Eine turbulente Lebensphase: Konflikte während der Lehre

In der Lehre besteht zwischen Arbeitnehmer und Arbeitgeber nicht nur ein Anstellungs-, sondern auch ein Ausbildungsverhältnis. Darüber hinaus befinden sich die Lernenden persönlich in einer oft turbulenten Lebensphase: Eine Konstellation, 
die Konflikte während der Lehrzeit verständlicher erscheinen lässt. Die Auflösung des Lehrvertrags kann in einer solchen Situation nur das letzte Mittel sein.

Nathalie befindet sich im dritten Lehrjahr. Ihr Berufsbildner stellt seit einiger Zeit fest, dass die Lernende öfter zu spät kommt sowie müde und unkonzentriert wirkt. Als die Klassenlehrerin ihm mitteilt, dass Nathalie auch in der Schule mehrere unentschuldigte Absenzen aufweist, will er handeln.

Szenenwechsel: Eduard war in der Berufsfachschule bislang ein durchschnittlicher Schüler. Die Noten des laufenden Schuljahres sind jedoch grossmehrheitlich ungenügend und lassen die Berufsbildnerin an der erfolgreichen Fortsetzung der Lehre zweifeln. Sie möchte den Lehrvertrag auflösen.

Eskalation der Massnahmen

In beiden Beispielen stellt der Berufsbildner beziehungsweise die Berufsbildnerin eine Veränderung im Verhalten oder in der Leistung der lernenden Person fest. Diese Beobachtung und die gewünschte Veränderung muss gegenüber dem oder der Lernenden klar kommuniziert werden. So kann es gerade im ersten Fallbeispiel sein, dass der Lernenden schlicht das Problembewusstsein fehlt. Dann hilft es oft bereits, deutlich zu machen, dass die bezahlte Arbeitszeit für den Betrieb eingesetzt werden muss und unentschuldigte Absenzen nicht akzeptiert werden.

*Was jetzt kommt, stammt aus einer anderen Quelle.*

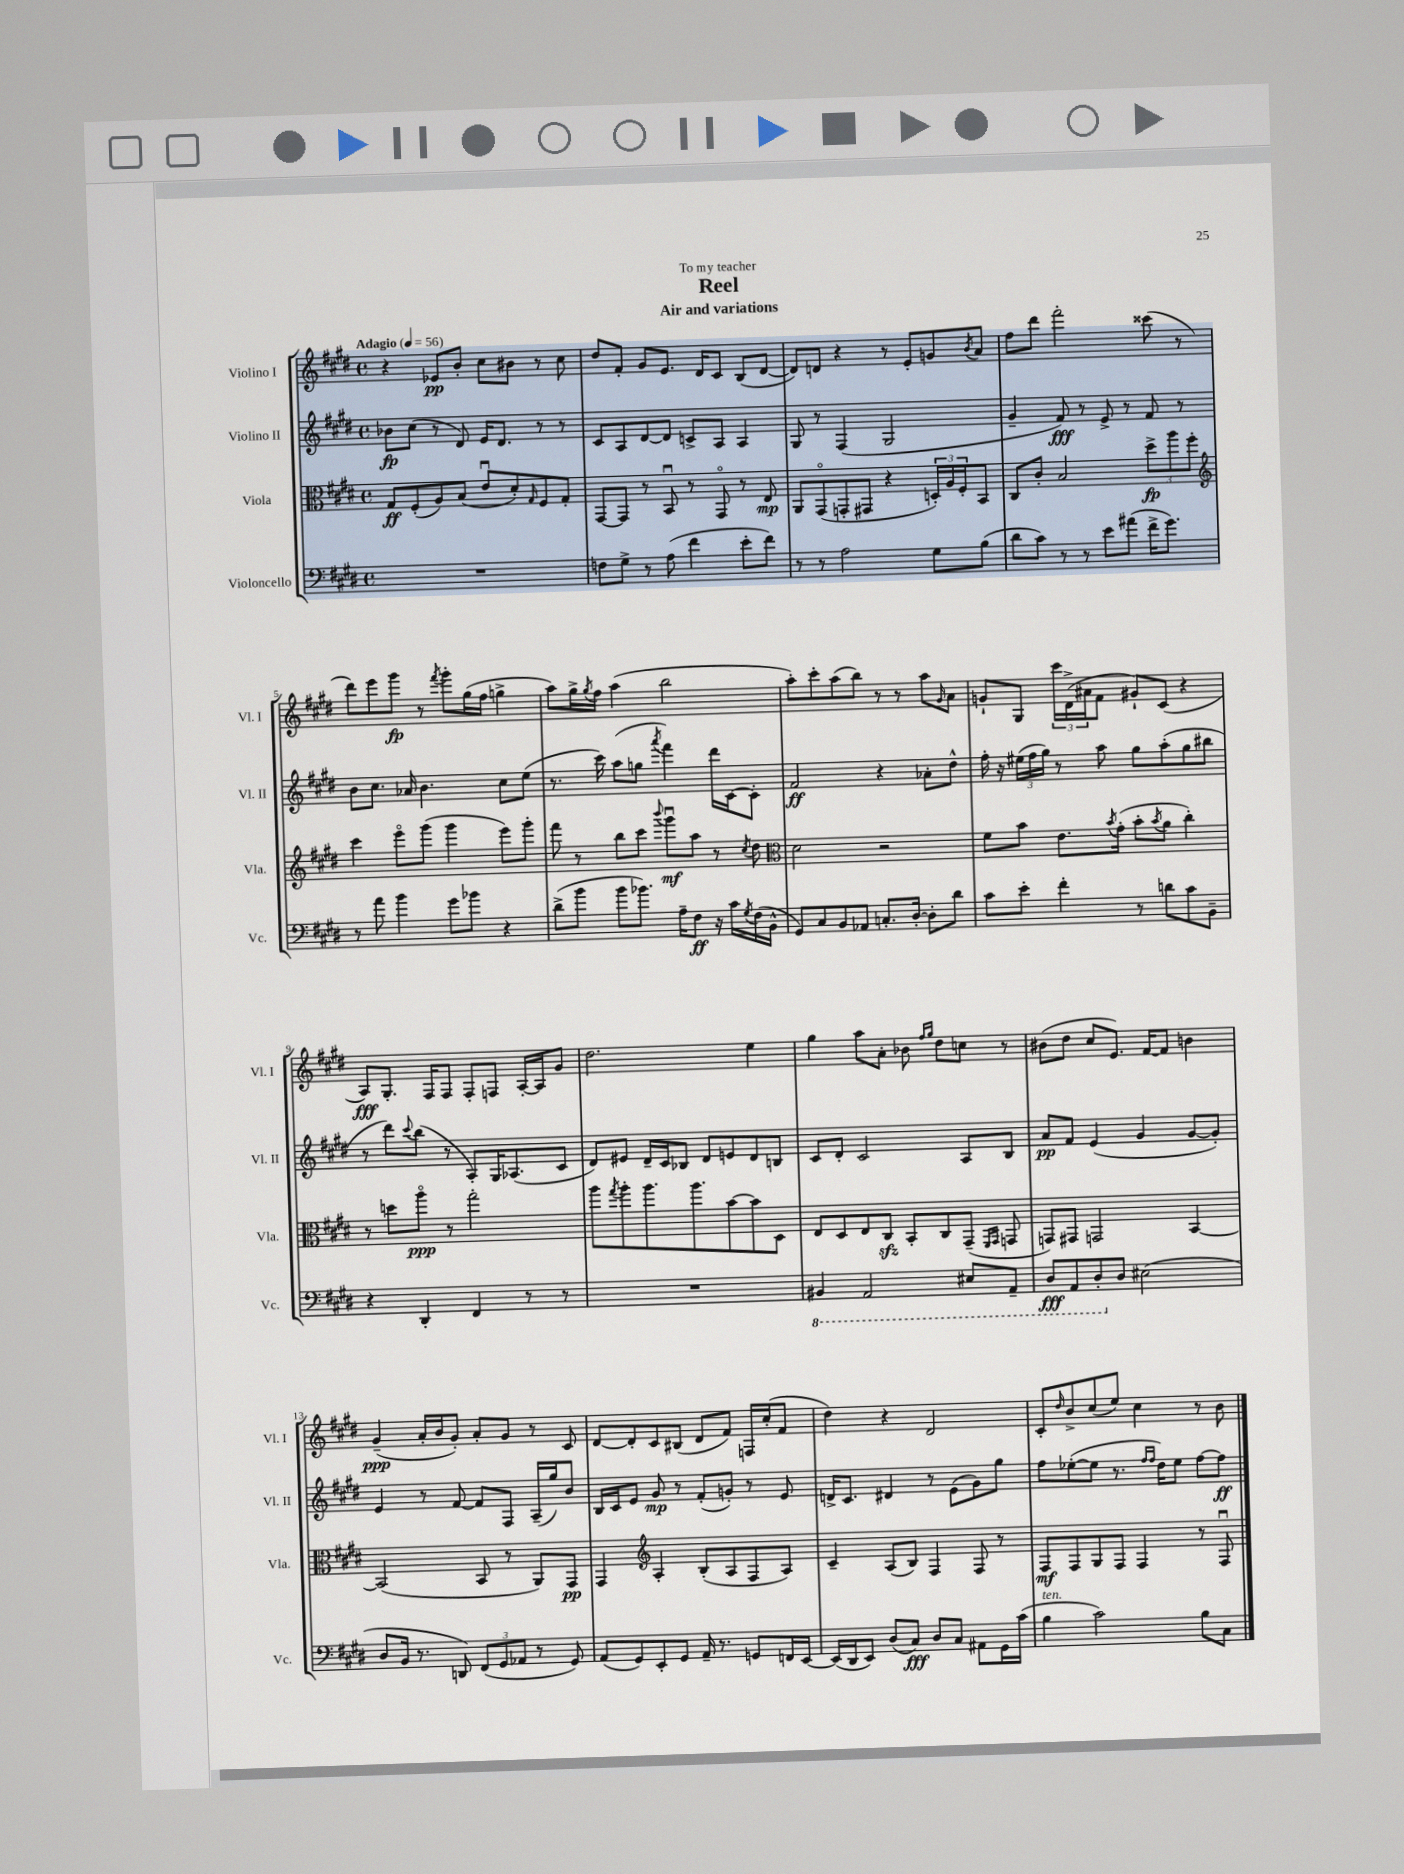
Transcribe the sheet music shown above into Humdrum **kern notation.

**kern	**dynam	**kern	**dynam	**kern	**dynam	**kern	**dynam
*part4	*part4	*part3	*part3	*part2	*part2	*part1	*part1
*staff4	*staff4	*staff3	*staff3	*staff2	*staff2	*staff1	*staff1
*I"Violoncello	*	*I"Viola	*	*I"Violino II	*	*I"Violino I	*
*I'Vc.	*	*I'Vla.	*	*I'Vl. II	*	*I'Vl. I	*
*clefF4	*	*clefC3	*	*clefG2	*	*clefG2	*
*k[f#c#g#d#]	*	*k[f#c#g#d#]	*	*k[f#c#g#d#]	*	*k[f#c#g#d#]	*
*M4/4	*	*M4/4	*	*M4/4	*	*M4/4	*
*met(c)	*	*met(c)	*	*met(c)	*	*met(c)	*
*MM56	*	*MM56	*	*MM56	*	*MM56	*
=1	=1	=1	=1	=1	=1	=1	=1
!	!	!	!	!	!	!LO:TX:a:B:t=Adagio	!
1r	.	8G#/L	ff	8b-X\L	fp	4r	.
.	.	(8F#'/	.	(8cc#\J	.	.	.
.	.	8A/)	.	8r	.	8e-X/L	pp
.	.	(8B/J	.	8d#/)	.	8b'/J	.
.	.	8eu/L	.	16e/KL	.	8cc#\L	.
.	.	.	.	8.d#/J	.	.	.
.	.	8d#'/)	.	.	.	8b#X\J	.
.	.	16qqG#/	.	.	.	.	.
.	.	8F#/	.	8r	.	8r	.
.	.	8G#'/J	.	8r	.	8cc#\	.
=2	=2	=2	=2	=2	=2	=2	=2
8Fn\L	.	[8GG#/L	.	8c#/L	.	8dd#/L	.
8G#^\J	.	8GG#/J]	.	8A/	.	8f#'/J	.
8r	.	8r	.	[8d#/	.	8g#/L	.
(8A\	.	8BBu/	.	8d#/J]	.	8.e/J	.
4f#\	.	8r	.	8cn^/L	.	.	.
.	.	.	.	.	.	16d#/KL	.
.	.	8GG#/	.	8A/J	.	8c#/J	.
8e'\L	.	8r	.	4A/	.	(8B/L	.
8f#\J)	.	8E/	mp	.	.	[8d#/J	.
=3	=3	=3	=3	=3	=3	=3	=3
8r	.	8AA/L	.	8G#/	.	8d#/L])	.
8r	.	(8GG#/	.	8r	.	8dn/J	.
2A\	.	8GGn'/	.	(4F#/	.	4r	.
.	.	8GG#X/J	.	.	.	.	.
.	.	4r	.	2G#/	.	8r	.
.	.	.	.	.	.	8e'/L	.
8G#\L	.	24Dn'/LL)	.	.	.	8gn/	.
.	.	24A/	.	.	.	.	.
.	.	24F#'/J	.	.	.	.	.
.	.	.	.	.	.	8qb/	.
(8B\J	.	8BB/J	.	.	.	8a/J	.
=4	=4	=4	=4	=4	=4	=4	=4
8d#\L	.	8C#/L	.	4g#~/	.	8ff#\L	.
8c#\J)	.	8c#'/J	.	.	.	8ddd#\J	.
8r	.	2B/	.	8f#/)	fff	2fff#'\	.
8r	.	.	.	8r	.	.	.
8e\L	.	.	.	8e^/	.	.	.
(8a#X\J	.	.	.	8r	.	.	.
16f#^\KL	.	12dd#^\L	fp	8f#/	.	(8ccc##X\	.
8.g#\J)	.	.	.	.	.	.	.
.	.	12aa\	.	.	.	.	.
.	.	.	.	8r	.	8r	.
.	.	12ff#'\J	.	.	.	.	.
!!LO:LB:g=z
=5	=5	=5	=5	=5	=5	=5	=5
*	*	*clefG2	*	*	*	*	*
8r	.	4ccc#\	.	8b\L	.	8ddd#\L)	.
8a\	.	.	.	8.cc#\J	.	8eee\	.
4b\	.	8eee\L	.	.	.	8ggg#\J	fp
.	.	.	.	16a-X/	.	.	.
.	.	(8ggg#\J	.	4.b\	.	8r	.
.	.	.	.	.	.	8qfff#/	.
8g#\L	.	4ggg#\	.	.	.	8ggg#'\L	.
8b-X\J	.	.	.	.	.	(16gg#\L	.
.	.	.	.	.	.	16ff#\JJ	.
4r	.	8eee\L)	.	8cc#\L	.	4ggn^\	.
.	.	8ggg#'\J	.	(8ee\J	.	.	.
=6	=6	=6	=6	=6	=6	=6	=6
(8d#^\L	.	8fff#\	.	8.r	.	8aa\L)	.
8b\J	.	8r	.	.	.	16gg#^\L	.
.	.	.	.	.	.	8qgg#/	.
.	.	.	.	16ccc#\)	.	16ff#\JJ	.
8b\L	.	8bb\L	.	(8aa\L	.	(4aa\	.
8.b-X\J)	.	8ccc#\J	.	8ggn\J	.	.	.
.	.	8qqbbb/	.	8qaaa/	.	.	.
.	.	8ggg#u\L	mf	4fff#\)	.	2bb\	.
16A~\KL	.	.	.	.	.	.	.
8F#\J	ff	8aa\J	.	.	.	.	.
16r	.	8r	.	16ddd#\LL	.	.	.
16c#\LL	.	.	.	[16c#\J	.	.	.
8qG#/	.	8qcc#/	.	.	.	.	.
(16F#\	.	8dd#\	.	8c#'\J]	.	.	.
16BB^^\JJ	.	.	.	.	.	.	.
=7	=7	=7	=7	=7	=7	=7	=7
*	*	*clefC3	*	*	*	*	*
8GG#/L)	.	2d#\	.	2f#/	ff	8aa'\L)	.
8C#/	.	.	.	.	.	8ccc#'\	.
8BB/	.	.	.	.	.	(8aa\	.
8AA-X/J	.	.	.	.	.	8bb\J)	.
8.Cn'/L	.	2r	.	4r	.	8r	.
.	.	.	.	.	.	8r	.
[16D#'/Jk	.	.	.	.	.	.	.
8D#'\L]	.	.	.	8a-X'\L	.	8aa\L	.
.	.	.	.	.	.	16qqg#/	.
8d#\J	.	.	.	8dd#^^\J	.	8a\J	.
=8	=8	=8	=8	=8	=8	=8	=8
8c#\L	.	8f#\L	.	16ff#'\	.	8gn`/L	.
.	.	.	.	16r	.	.	.
8e'\J	.	8b\J	.	(24ee#X\LL	.	8G#/J	.
.	.	.	.	24ff#\	.	.	.
.	.	.	.	24gg#\JJ)	.	.	.
4f#'\	.	8.e\L	.	8r	.	24ccc#\LL	.
.	.	.	.	.	.	(24d#^\	.
.	.	.	.	.	.	24a#X\J	.
.	.	.	.	8aa\	.	8f#\J	.
.	.	8qb/	.	.	.	.	.
.	.	(16g#'\Jk	.	.	.	.	.
8r	.	8b'\L	.	8gg#\L	.	8g#X`/L)	.
.	.	8qb/	.	.	.	.	.
8dn\L	.	8a\J	.	(8aa'\	.	(8c#/J	.
8c#\	.	4cc#'\)	.	8gg#\	.	4r	.
8BB~\J	.	.	.	8bb#X\J	.	.	.
!!LO:LB:g=z
=9	=9	=9	=9	=9	=9	=9	=9
4r	.	8r	.	8r	.	8A/L)	fff
.	.	8ddn\L	.	8ddd#\L)	.	8.G#'/J	.
.	.	.	.	8qqccc#/	.	.	.
4DD#'/	.	8aa\J	ppp	(8bb\J	.	.	.
.	.	.	.	.	.	16F#/KL	.
.	.	8r	.	8r	.	8F#/J	.
4FF#/	.	2gg#'\	.	8A'/L)	.	8F#'/L	.
.	.	.	.	16G#/K	.	8Fn/J	.
.	.	.	.	(8.A-X/	.	.	.
8r	.	.	.	.	.	[16A'/LL	.
.	.	.	.	.	.	16A/J]	.
8r	.	.	.	8c#/J	.	8g#/J	.
=10	=10	=10	=10	=10	=10	=10	=10
1r	.	8aa\L	.	8d#/L)	.	2.dd#\	.
.	.	8qgg#/	.	.	.	.	.
.	.	8aa'\	.	8e#X/J	.	.	.
.	.	8.aa\	.	16d#~/LL	.	.	.
.	.	.	.	16c#/J	.	.	.
.	.	.	.	8B-X/J	.	.	.
.	.	8.aa\	.	.	.	.	.
.	.	.	.	8d#/L	.	.	.
.	.	[8b\	.	8en/	.	.	.
.	.	8b\]	.	8d#/	.	4ee\	.
.	.	8D#\J	.	8Bn/J	.	.	.
=11	=11	=11	=11	=11	=11	=11	=11
*8ba	*	*	*	*	*	*	*
4BBB#X/	.	8E/L	.	8c#/L	.	4gg#\	.
.	.	8D#/	.	8d#'/J	.	.	.
2AAA/	.	8E/	.	2c#/	.	8aa\L	.
.	.	8C#zz/J	.	.	.	8a'\J	.
.	.	8BB'/L	.	.	.	8b-X\	.
.	.	.	.	.	.	16qqff#/LL	.
.	.	.	.	.	.	16qqgg#/JJ	.
.	.	8C#/	.	.	.	8dd#\L	.
8EE#X/L	.	(8GG#~/J	.	8A/L	.	8ccn\J	.
.	.	16qqFF#/LL	.	.	.	.	.
.	.	16qqGG#/JJ	.	.	.	.	.
8AAA~/J	.	8GGn/	.	8B/J	.	8r	.
=12	=12	=12	=12	=12	=12	=12	=12
8DD#/L	fff	8GGn/L)	.	8a/L	pp	(8b#X\L	.
8AAA/	.	8GG#X/J	.	8f#/J	.	8dd#\J	.
8DD#'/	.	2GGn/	.	(4e/	.	8cc#/L	.
*X8ba	*	*	*	*	*	*	*
8D#/J	.	.	.	.	.	8.e/J)	.
(2E#X\	.	.	.	4g#/	.	.	.
.	.	.	.	.	.	[16f#/KL	.
.	.	.	.	.	.	8f#/J]	.
.	.	[4BB/	.	[8g#/L	.	4bn\	.
.	.	.	.	8g#'/J])	.	.	.
!!LO:LB:g=z
=13	=13	=13	=13	=13	=13	=13	=13
8D#/L	.	(2BB/]	.	4e/	.	(4g#~/	ppp
16BB/Jk	.	.	.	.	.	.	.
8.r	.	.	.	.	.	.	.
.	.	.	.	8r	.	16a'/LL	.
.	.	.	.	.	.	16b/J	.
8DDn/)	.	.	.	[8f#/	.	8g#'/J)	.
(12FF#/L	.	8BB/	.	8f#/L]	.	8a'/L	.
12GG#/	.	.	.	.	.	.	.
.	.	8r	.	8F#/J	.	8g#/J	.
12AA-X/J	.	.	.	.	.	.	.
8r	.	8AA/L)	.	(16A~/LL	.	8r	.
.	.	.	.	16gg#/J)	.	.	.
8GG#/)	.	8GG#/J	pp	8b/J	.	8c#/	.
=14	=14	=14	=14	=14	=14	=14	=14
(8AA/L	.	4GG#/	.	16B/LL	.	[8d#/L	.
.	.	.	.	16c#/J	.	.	.
8GG#/)	.	.	.	8e/J	.	8d#'/]	.
*	*	*clefG2	*	*	*	*	*
8EE'/	.	4A'/	.	8g#/	mp	8c#/	.
8GG#/J	.	.	.	8r	.	(8B#X/J	.
16AA~/	.	(8B'/L	.	(8f#'/L	.	8d#/L	.
8.r	.	.	.	.	.	.	.
.	.	8A/	.	8gn'/J)	.	8f#/J)	.
8GGn/L	.	8F#/	.	8r	.	16Fn/LL	.
.	.	.	.	.	.	(16cc#'/J	.
16FFn/L	.	8A/J)	.	8e/	.	8f#/J	.
[16EE/JJ	.	.	.	.	.	.	.
=15	=15	=15	=15	=15	=15	=15	=15
(16EE/LL]	.	4c#~/	.	16dn^/KL	.	4dd#\)	.
16DD#/J	.	.	.	8.c#/J	.	.	.
8EE/J)	.	.	.	.	.	.	.
(8D#/L	.	(8A/L	.	4d#X/	.	4r	.
8C#/J)	fff	8B/J)	.	.	.	.	.
8D#/L	.	4F#/	.	8r	.	2d#/	.
8C#/J	.	.	.	(8e\L	.	.	.
8AA#X\L	.	8F#/	.	8g#\)	.	.	.
16GG#\L	.	8r	.	8gg#\J	.	.	.
(16c#\JJ	.	.	.	.	.	.	.
=16	=16	=16	=16	=16	=16	=16	=16
!LO:TX:a:i:t=ten.	!	!	!	!	!	!	!
4B\	.	8F#/L	mf	8ff#\L	.	8c#'/L	.
.	.	.	.	.	.	16qqdd#/	.
.	.	8F#/	.	([8ee-X'\	.	8b^/	.
2c#\)	.	8G#/	.	8ee-\J]	.	(8cc#/	.
.	.	8F#/J	.	8.r	.	8ee/J)	.
.	.	4F#/	.	.	.	4cc#\	.
.	.	.	.	16qqff#/LL	.	.	.
.	.	.	.	16qqff#/JJ	.	.	.
.	.	.	.	16dd#\KL)	.	.	.
.	.	.	.	8ee-\J	.	.	.
8B\L	.	8r	.	[8ff#\L	.	8r	.
8C#\J	.	8F#u/	.	8ff#\J]	ff	8b\	.
==	==	==	==	==	==	==	==
*-	*-	*-	*-	*-	*-	*-	*-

Bringt ein erstes Gespräch nicht den gewünschten Erfolg, kann eine schriftliche Vereinbarung ein sinnvolles Mittel sein. Diese ist nicht an eine bestimmte Form gebunden, sollte jedoch zumindest klare, messbare und erreichbare Ziele sowie den Beobachtungszeitraum beinhalten. Der Einbezug der Eltern ist dann normalerweise ebenfalls angezeigt. Schliesslich können, abhängig von der Situation, externe Fachpersonen beigezogen werden. Dies wäre besonders dann notwendig, wenn der Berufsbildner von Nathalie hinter dem beobachteten Verhalten schwerwiegendere Probleme, wie zum Beispiel Drogenkonsum, vermuten würde.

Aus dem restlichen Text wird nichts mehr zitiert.